Is Linda Sarsour a person of color, or is she a white person with Arab and Muslim cultural markers? Is Linda Sarsour’s father somehow a white-man because he can clearly “pass” and generally does not visibly retain his cultural markers?
Neither Linda Sarsour nor her father, with or without their “cultural markers,” are white. They are Middle Eastern Arabs in origin, identity and culture — regardless of how pale their skin may be due to years of European colonialism in the Middle East. The same applies to Jews, Ashkenazi or otherwise. We are not European and we are certainly not white, which is often used as a shorthand or pseudonym for European. Centuries of exile in Europe, due to the colonization and conquest of our indigenous homeland by Roman, Byzantine, Mamluk and Ottoman Empires, does not change our identity.
Burton also assumes in her article that all Ashkenazi Jews are fair-skinned Jews, and that all fair-skinned Jews are “white-passing.” Fair-skin notwithstanding, as the hate crime statistics, which Burton herself acknowledged attest to, anti-Semites in the USA and Europe often attack Jews, fair-skinned or otherwise, based on their “Jewish appearance.” And of course, there are numerous Ashkenazi Jews who are quite brown, such as Israeli actor Oded Fehr, whose family (in the Diaspora) lived in Germany and the Netherlands, and who, despite being very Ashkenazi, appears to have been typecast in Hollywood movies and TV shows as an Arab.
Burton’s article also completely ignores the many historical, archeological and genetic reasons why it is simply silly to characterize Jews as white. But ironically, one of the main reasons can be found in Burton’s own words: “[t]he misuse of the term white-passing erases my own family, where many appear white, but accessing the full benefits of whiteness was and remains near impossible.”

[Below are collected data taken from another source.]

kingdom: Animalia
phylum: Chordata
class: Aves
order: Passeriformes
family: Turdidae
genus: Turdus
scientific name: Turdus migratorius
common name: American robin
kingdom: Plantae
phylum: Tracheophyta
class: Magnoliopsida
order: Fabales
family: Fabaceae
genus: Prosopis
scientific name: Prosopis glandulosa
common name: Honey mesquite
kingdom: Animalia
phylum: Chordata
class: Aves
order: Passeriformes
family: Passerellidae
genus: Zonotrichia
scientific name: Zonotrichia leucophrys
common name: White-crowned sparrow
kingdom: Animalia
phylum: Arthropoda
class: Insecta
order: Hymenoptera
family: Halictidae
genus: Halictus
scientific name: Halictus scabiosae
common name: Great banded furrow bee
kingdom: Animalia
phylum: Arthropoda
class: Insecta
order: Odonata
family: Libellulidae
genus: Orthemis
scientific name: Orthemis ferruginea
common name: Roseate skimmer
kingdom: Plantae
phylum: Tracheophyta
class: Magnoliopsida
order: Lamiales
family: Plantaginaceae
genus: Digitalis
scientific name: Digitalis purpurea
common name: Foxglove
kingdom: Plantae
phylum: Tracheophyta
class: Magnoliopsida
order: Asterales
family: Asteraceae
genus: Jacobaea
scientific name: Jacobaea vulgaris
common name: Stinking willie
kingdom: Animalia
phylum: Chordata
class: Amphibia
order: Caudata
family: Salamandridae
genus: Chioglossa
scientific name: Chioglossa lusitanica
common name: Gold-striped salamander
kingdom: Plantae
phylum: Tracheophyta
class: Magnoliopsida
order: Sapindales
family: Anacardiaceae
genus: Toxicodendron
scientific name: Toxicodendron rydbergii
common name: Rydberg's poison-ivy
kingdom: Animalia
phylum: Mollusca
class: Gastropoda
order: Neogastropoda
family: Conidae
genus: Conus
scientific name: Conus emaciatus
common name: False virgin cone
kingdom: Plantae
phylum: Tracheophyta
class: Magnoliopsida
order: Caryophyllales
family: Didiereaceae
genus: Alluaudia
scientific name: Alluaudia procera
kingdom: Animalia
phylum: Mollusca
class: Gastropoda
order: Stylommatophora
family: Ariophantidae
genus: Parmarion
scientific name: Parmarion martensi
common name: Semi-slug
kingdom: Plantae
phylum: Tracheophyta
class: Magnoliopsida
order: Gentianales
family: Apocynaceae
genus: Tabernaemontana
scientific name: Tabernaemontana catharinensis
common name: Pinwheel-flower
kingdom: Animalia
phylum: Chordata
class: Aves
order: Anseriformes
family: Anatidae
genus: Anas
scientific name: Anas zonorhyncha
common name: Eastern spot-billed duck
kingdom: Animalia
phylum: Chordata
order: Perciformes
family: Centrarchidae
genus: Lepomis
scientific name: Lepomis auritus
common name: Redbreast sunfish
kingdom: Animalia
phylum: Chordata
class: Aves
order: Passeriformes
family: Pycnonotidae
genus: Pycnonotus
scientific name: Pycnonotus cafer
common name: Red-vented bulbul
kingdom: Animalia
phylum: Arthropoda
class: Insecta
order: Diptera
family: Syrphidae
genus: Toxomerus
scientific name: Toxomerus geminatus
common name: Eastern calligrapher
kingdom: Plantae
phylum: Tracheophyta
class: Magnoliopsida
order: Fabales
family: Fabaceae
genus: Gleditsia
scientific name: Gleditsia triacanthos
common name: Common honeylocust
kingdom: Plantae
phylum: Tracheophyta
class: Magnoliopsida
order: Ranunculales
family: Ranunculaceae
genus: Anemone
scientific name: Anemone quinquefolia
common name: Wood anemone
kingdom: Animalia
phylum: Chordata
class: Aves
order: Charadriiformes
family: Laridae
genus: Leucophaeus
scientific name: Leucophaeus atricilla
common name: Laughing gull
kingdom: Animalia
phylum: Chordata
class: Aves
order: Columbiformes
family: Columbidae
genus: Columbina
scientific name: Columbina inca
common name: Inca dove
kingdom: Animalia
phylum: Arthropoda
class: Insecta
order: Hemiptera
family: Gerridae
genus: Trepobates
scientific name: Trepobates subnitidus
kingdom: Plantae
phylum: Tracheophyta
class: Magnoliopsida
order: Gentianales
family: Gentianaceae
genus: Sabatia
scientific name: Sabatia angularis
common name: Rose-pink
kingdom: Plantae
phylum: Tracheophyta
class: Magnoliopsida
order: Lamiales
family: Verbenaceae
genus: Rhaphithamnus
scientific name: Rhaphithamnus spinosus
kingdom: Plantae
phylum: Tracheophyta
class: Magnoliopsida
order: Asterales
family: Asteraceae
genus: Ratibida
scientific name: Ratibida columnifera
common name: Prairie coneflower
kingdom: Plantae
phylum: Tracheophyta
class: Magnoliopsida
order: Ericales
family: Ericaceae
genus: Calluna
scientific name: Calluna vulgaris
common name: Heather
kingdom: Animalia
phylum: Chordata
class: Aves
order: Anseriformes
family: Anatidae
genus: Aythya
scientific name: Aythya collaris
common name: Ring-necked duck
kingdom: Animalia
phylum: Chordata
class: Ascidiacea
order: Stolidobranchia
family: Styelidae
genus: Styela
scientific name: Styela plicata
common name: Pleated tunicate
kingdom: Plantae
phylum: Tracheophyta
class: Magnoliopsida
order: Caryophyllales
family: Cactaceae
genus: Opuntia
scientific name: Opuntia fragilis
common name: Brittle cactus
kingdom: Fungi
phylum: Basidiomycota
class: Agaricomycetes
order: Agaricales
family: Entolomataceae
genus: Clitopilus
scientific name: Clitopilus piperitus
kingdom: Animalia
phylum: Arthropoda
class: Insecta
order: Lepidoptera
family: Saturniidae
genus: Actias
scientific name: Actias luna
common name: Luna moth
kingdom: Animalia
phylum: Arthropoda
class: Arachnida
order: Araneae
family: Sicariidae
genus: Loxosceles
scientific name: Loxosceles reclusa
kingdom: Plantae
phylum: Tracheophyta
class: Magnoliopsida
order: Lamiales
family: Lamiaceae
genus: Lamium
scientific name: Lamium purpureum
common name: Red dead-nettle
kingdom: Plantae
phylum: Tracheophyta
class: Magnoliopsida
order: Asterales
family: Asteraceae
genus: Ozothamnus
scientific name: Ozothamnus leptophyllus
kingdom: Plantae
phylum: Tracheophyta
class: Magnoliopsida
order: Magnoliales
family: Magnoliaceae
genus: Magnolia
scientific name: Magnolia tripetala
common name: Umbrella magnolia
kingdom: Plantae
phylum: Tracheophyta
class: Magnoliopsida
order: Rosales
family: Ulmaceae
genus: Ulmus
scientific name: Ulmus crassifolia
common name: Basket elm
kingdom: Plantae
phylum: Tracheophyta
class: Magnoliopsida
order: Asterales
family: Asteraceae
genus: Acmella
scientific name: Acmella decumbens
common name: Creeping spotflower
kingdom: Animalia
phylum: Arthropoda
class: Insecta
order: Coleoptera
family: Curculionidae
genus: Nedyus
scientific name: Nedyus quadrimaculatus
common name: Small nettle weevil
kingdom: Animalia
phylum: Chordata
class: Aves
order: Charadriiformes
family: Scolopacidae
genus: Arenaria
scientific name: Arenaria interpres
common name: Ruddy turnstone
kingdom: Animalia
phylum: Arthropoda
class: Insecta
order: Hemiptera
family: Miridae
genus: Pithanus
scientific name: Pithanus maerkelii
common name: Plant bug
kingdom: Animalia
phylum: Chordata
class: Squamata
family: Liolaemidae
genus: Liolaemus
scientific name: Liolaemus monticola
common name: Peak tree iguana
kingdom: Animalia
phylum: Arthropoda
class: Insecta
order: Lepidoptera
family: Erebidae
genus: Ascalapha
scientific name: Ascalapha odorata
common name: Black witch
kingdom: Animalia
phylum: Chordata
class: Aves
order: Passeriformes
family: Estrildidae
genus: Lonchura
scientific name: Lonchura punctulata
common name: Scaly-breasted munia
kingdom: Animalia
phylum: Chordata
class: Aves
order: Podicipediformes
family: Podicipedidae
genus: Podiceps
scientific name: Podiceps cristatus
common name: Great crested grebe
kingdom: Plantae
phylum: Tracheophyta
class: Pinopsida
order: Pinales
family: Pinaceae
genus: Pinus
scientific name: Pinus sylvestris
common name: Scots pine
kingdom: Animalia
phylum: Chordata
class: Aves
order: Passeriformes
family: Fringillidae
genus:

Calling Ashkenazi Jews “white” erases my family and insults my history. For 2,000 years, Jews were never white in Europe. We were always considered part of the “Hebrew race,” an “other.” At times tolerated, at times persecuted, at times oppressed and at times subject to mass murder. A precarious existence where our “privilege” to even live, let alone own property and stay safe in our homes, was always in question. Even in the United States, we had long been classified as “Asiatics,” along with Syrians, Afghans, Chinese, and Japanese, and were nearly denaturalized for this very reason.
When people like Burton try to impose “whiteness” on Ashkenazi Jews, they are certainly erasing Jewish history — something they would never do to fair-skinned African-Americans, Latinx, Arabs, Pacific-Islanders or Native Americans.
Regardless of where we were exiled, or had to flee to in order escape persecution, Jews are a tribal Levantine people with a tribal Levantine faith. The fact that some of us, for approximately the last half century of American history, have enjoyed the privileges associated with passing for white does not change our identity, which is over 3,000 years in the making. 300 years of American history does not define either race or identity, and it certainly doesn’t define Jewish identity.